EpiPen Drama Draws Option Bears to Mylan NV (MYL)

U.S. senators are targeting Mylan NV (NASDAQ:MYL) after a sharp increase in the price of its EpiPen

by Josh Selway

Published on Aug 23, 2016 at 11:10 AM

Drugmaker Mylan NV (NASDAQ:MYL) is sinking today, as the company's EpiPen comes under fire from U.S. senators. More specifically, lawmakers are asking Mylan to explain a sharp increase in the product's price in recent years -- making it the latest biotech to be accused of price-gouging. Senate members have also made a request for the Federal Trade Commission (FTC) to investigate whether the drug company took steps to prevent competition in the market. Meanwhile, MYL stock is down 3.8% at $46.10, and options volume is soaring

At last check, MYL options volume is running in the 95th percentile of its annual range. Puts and calls are running neck and neck, trading at three times the expected intraday pace. Receiving notable attention are the October 45 and 47.50 puts. If traders are opening long positions here, they're betting on extended losses from MYL over the next two months. 
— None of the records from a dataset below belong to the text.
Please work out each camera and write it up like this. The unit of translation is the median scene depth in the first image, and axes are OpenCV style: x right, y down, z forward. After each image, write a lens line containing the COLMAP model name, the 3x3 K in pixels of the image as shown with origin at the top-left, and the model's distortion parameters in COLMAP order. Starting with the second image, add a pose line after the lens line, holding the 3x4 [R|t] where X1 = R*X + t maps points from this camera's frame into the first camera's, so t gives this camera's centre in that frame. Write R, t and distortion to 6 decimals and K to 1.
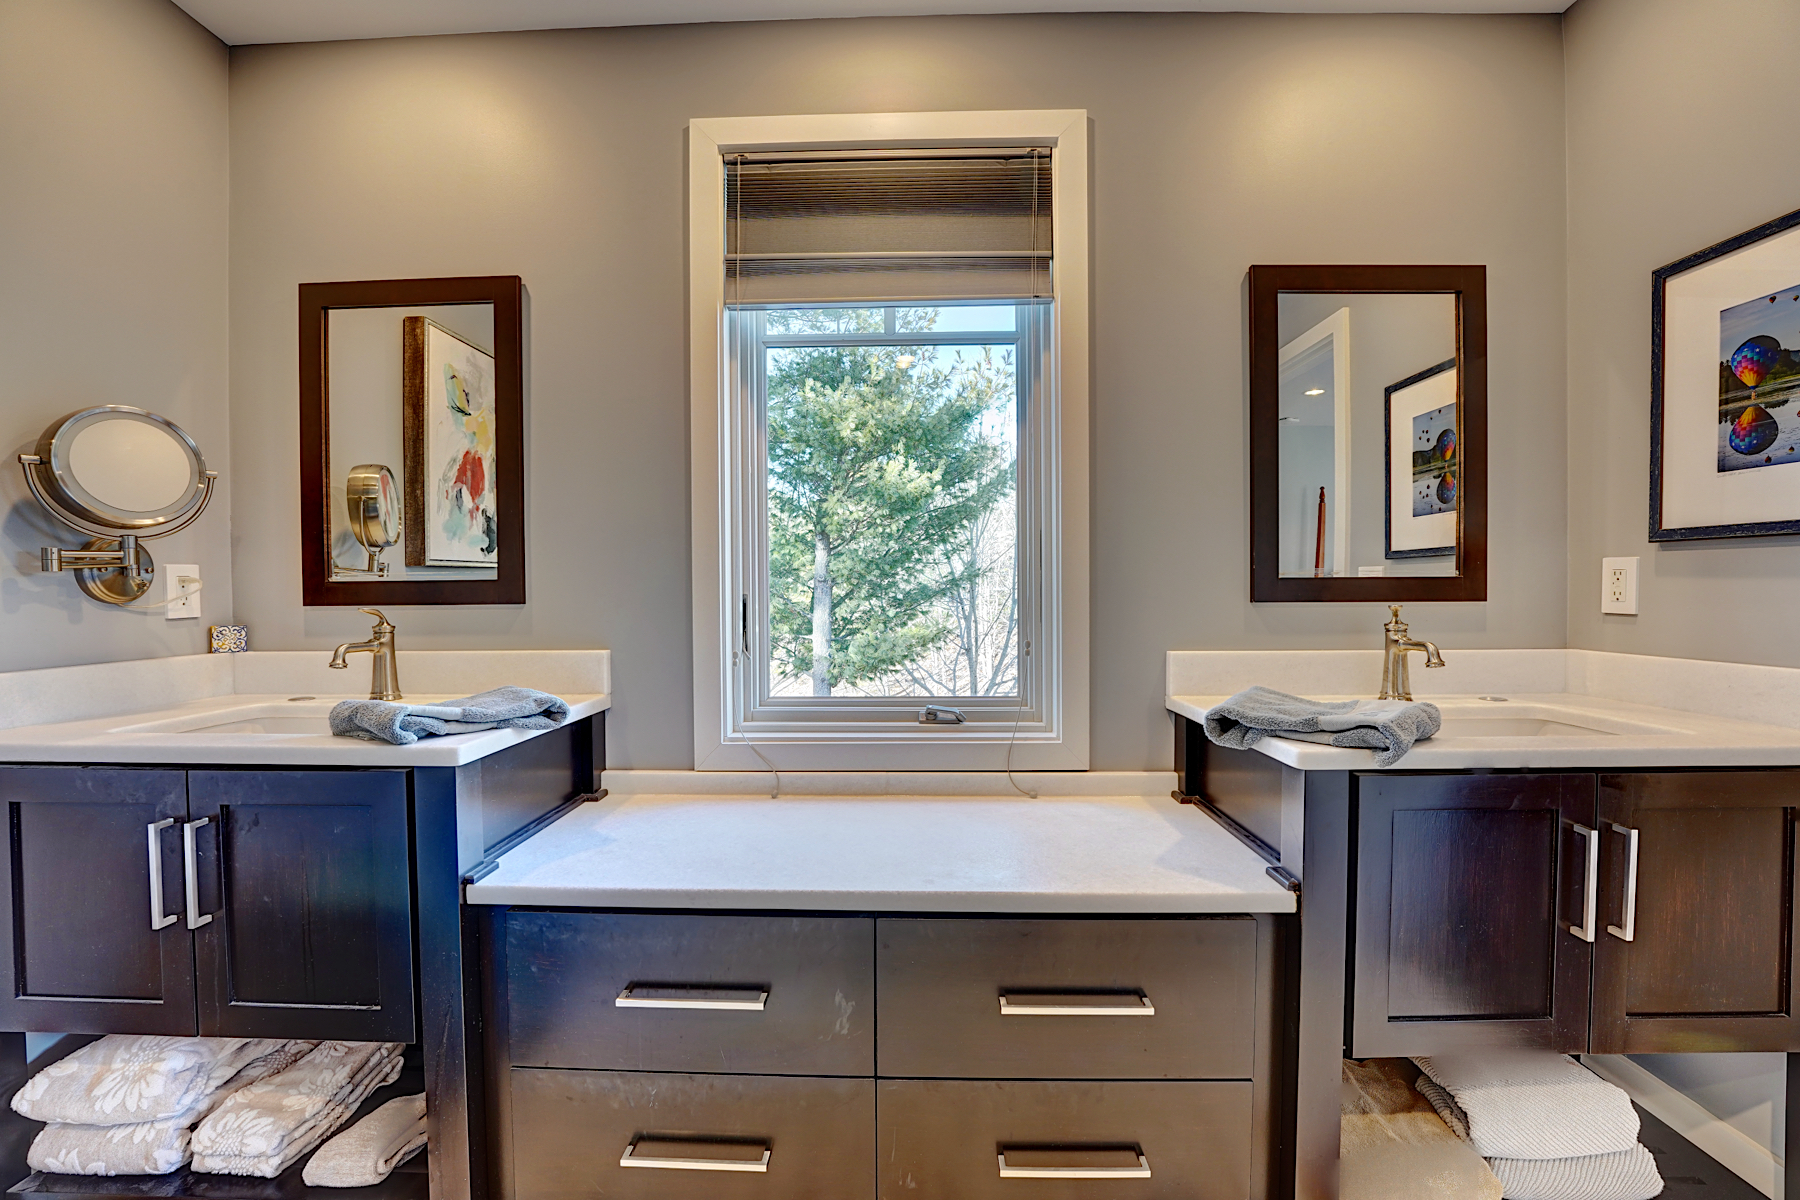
lens RADIAL K [[728.2, 0, 892.5], [0, 728.2, 602.9], [0, 0, 1]] dist [-0.027105, 0.000156]
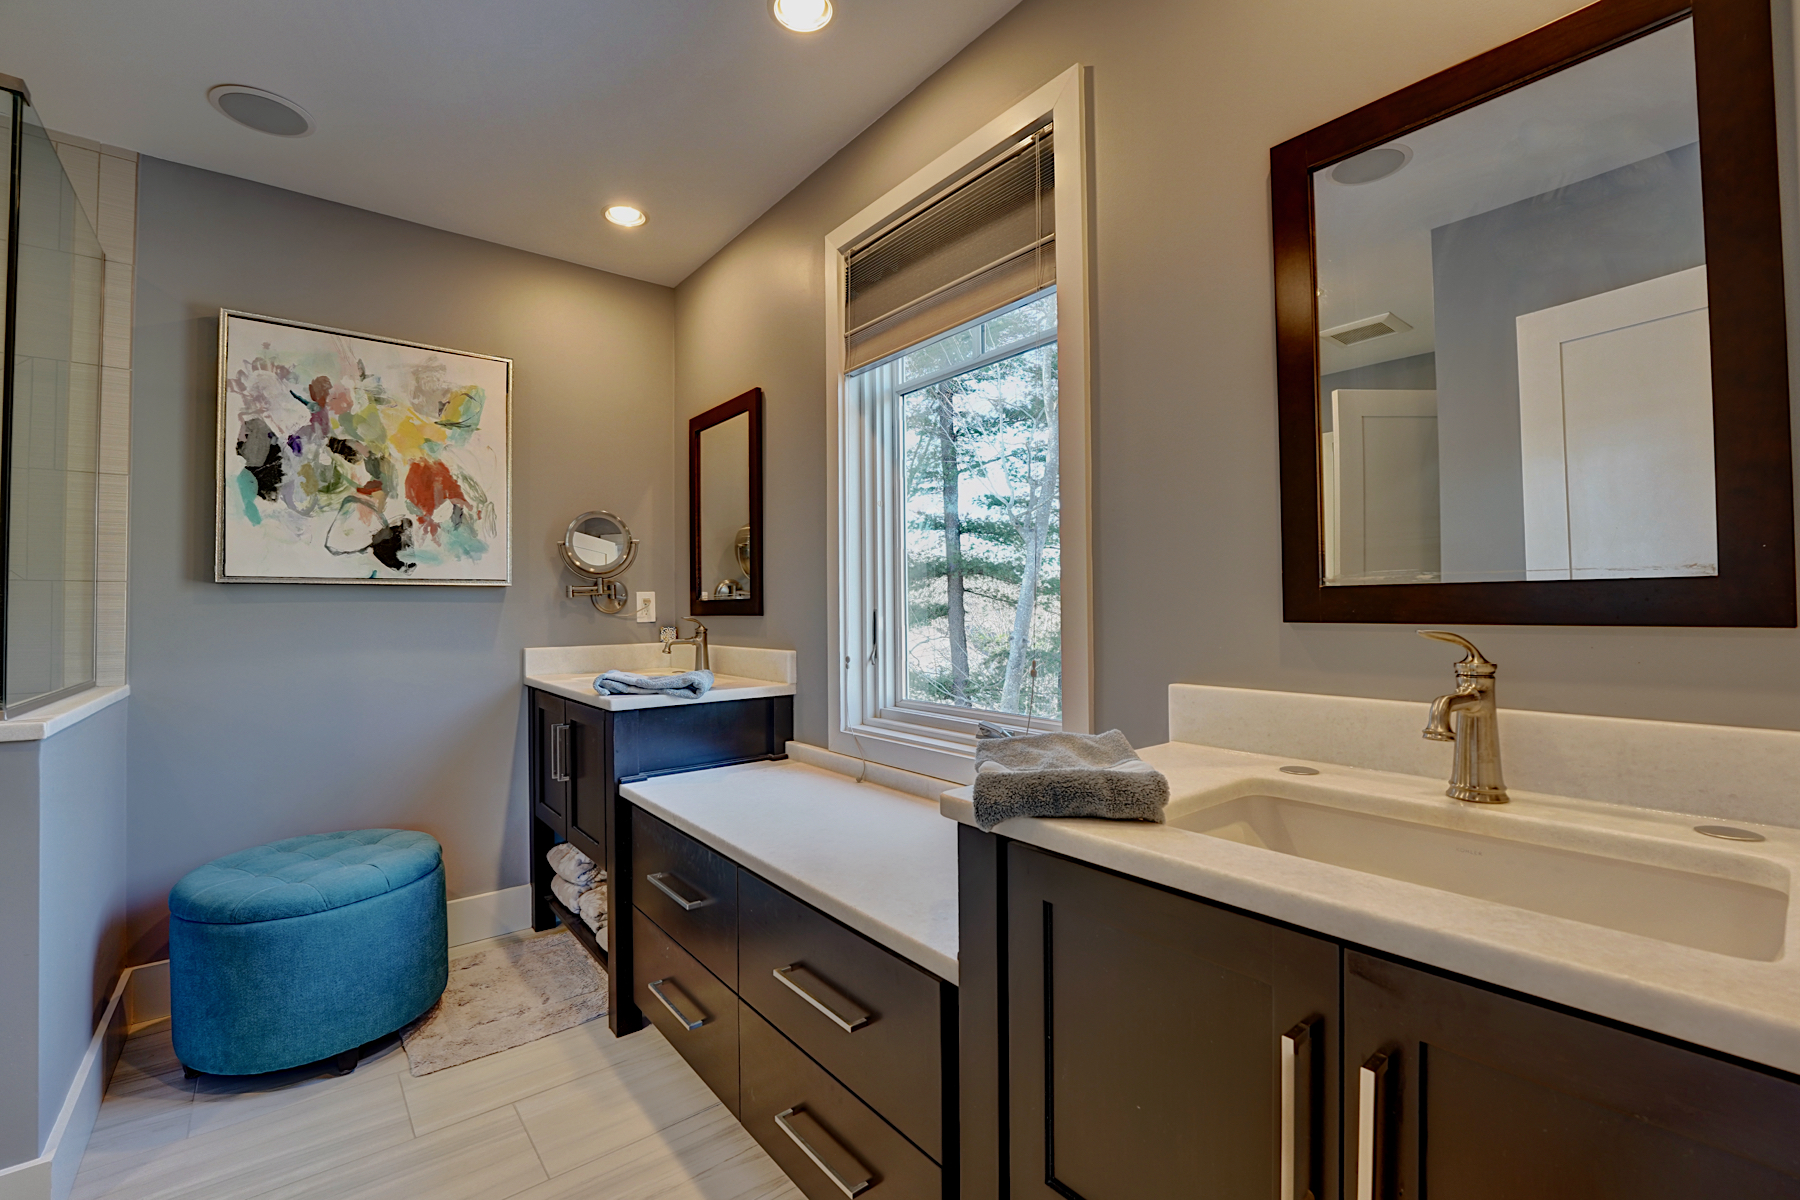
lens RADIAL K [[758.2, 0, 893.3], [0, 758.2, 597.5], [0, 0, 1]] dist [-0.033353, -0.000134]
pose [[0.644839, -0.009916, -0.764254, 0.807016], [-0.006265, 0.999814, -0.018259, -0.009155], [0.764293, 0.016562, 0.644657, 0.241006]]
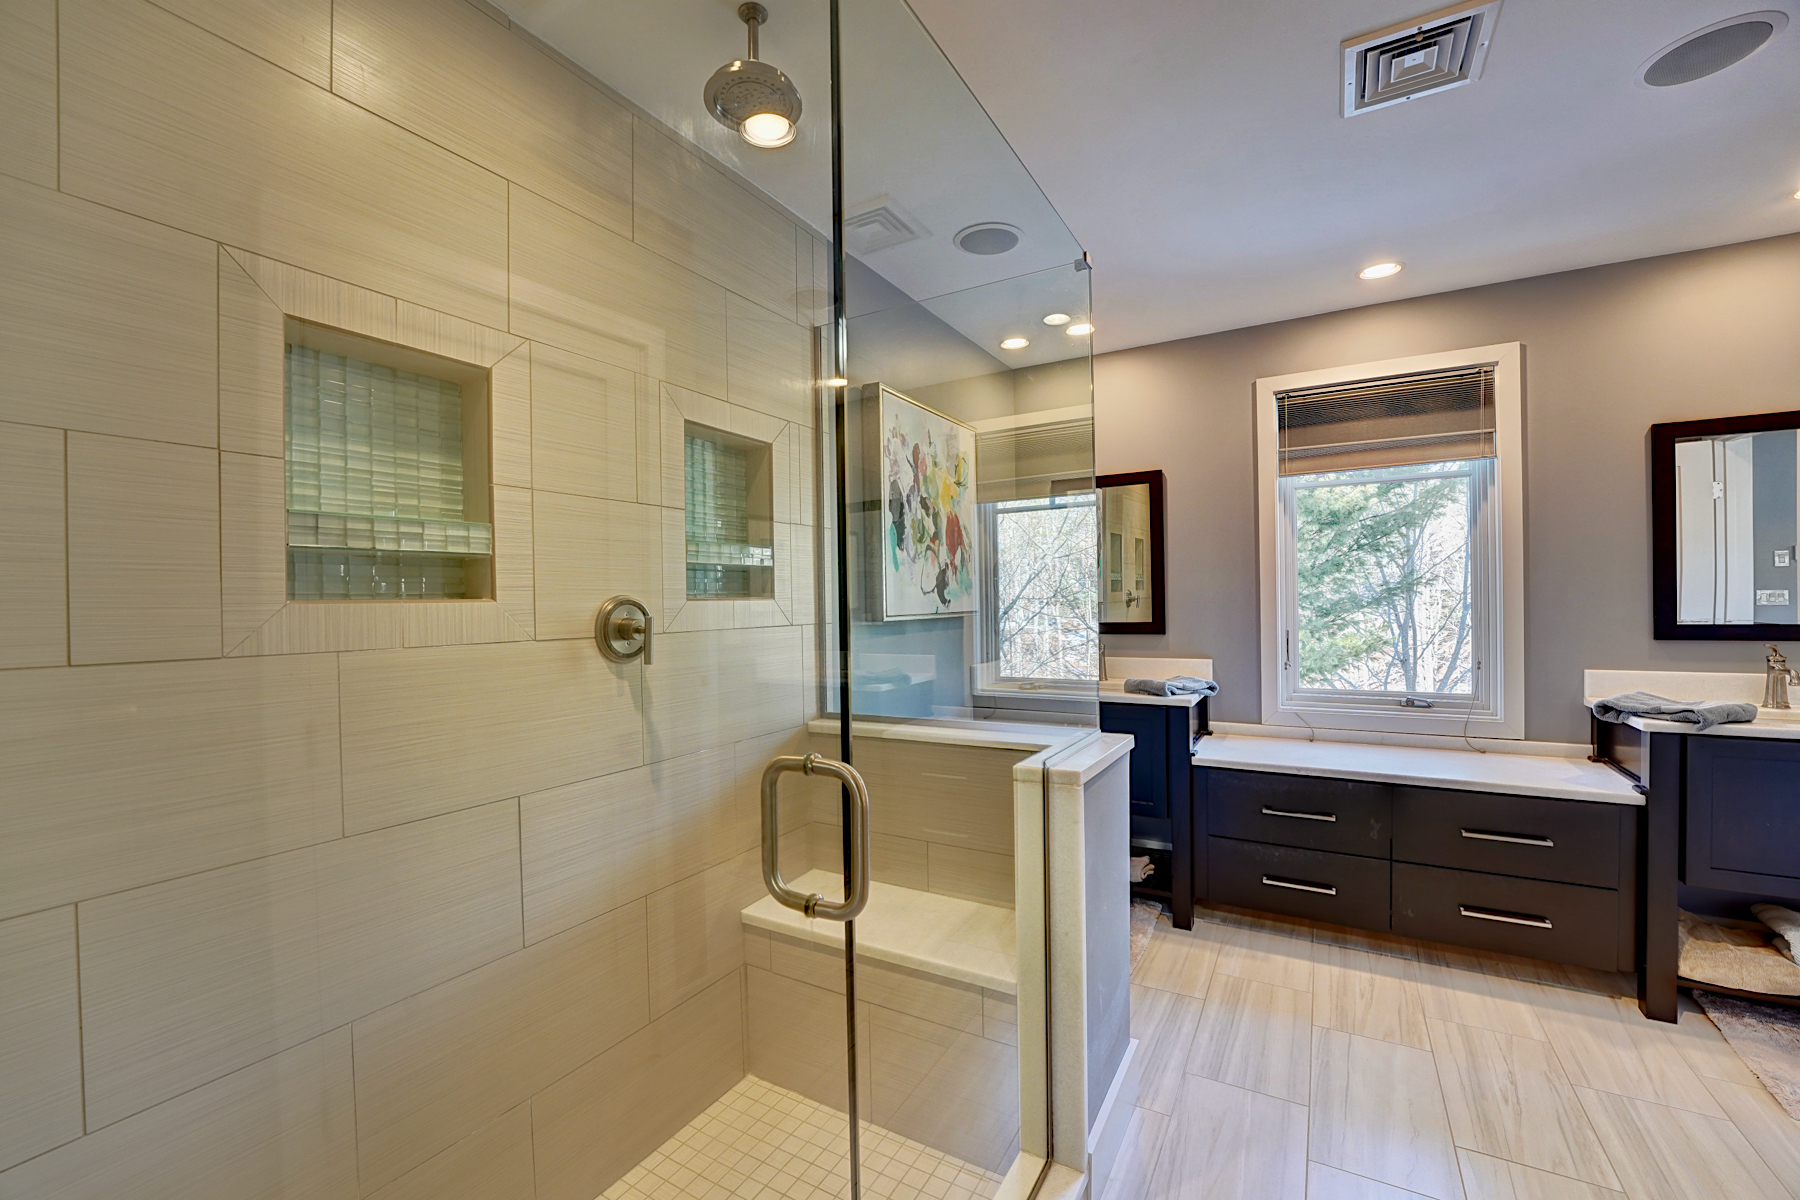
lens RADIAL K [[735.2, 0, 896.7], [0, 735.2, 604.5], [0, 0, 1]] dist [-0.023256, 0.000992]
pose [[0.877995, -0.005164, -0.478642, -0.196679], [0.004892, 0.999986, -0.001815, -0.082608], [0.478645, -0.000748, 0.878008, -1.135258]]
More broadly speaking, calls have been preferred over puts in MYL's options pits. Over the past two weeks at the International Securities Exchange (ISE), Chicago Board Options Exchange (CBOE), and NASDAQ OMX PHLX (PHLX), call buying has outpaced put buying at a rate that tops roughly two-thirds of comparable readings from the past year. What's more, MYL's Schaeffer's put/call open interest ratio (SOIR) of 0.69 ranks in the 23rd annual percentile, meaning open interest in the front three-months' series of options is unusually call-skewed. 

Luckily, for anyone buying MYL's short-term options, premium is relatively muted at the moment. This is evidenced by the stock's Schaeffer's Volatility Index (SVI) of 33%, which ranks in the low 14th percentile of its annual range. Supporting this is MYL's 30-day at-the-money (ATM) implied volatility (IV) of 33.7%, which is just 9 percentage points from an annual low. In short, it appears the options market is pricing in relatively low volatility expectations at the moment.

Meanwhile, short interest is elevated on MYL. At the stock's average daily trading pace, it would take short sellers at least eight days to buy back the roughly 29 million shares sold short. Of course, this also means some of the recent call players may have been short sellers hedging their positions

Looking at Mylan NV's (NASDAQ:MYL) chart, the shares have struggled in 2016. Although the stock is well off its year-to-date lows, it remains 14.7% lower since the start of the year. Going forward, MYL's 100-day moving average -- which currently sits near the $45 level -- may be worth tracking, as this trendline has served as both support and resistance in the past year.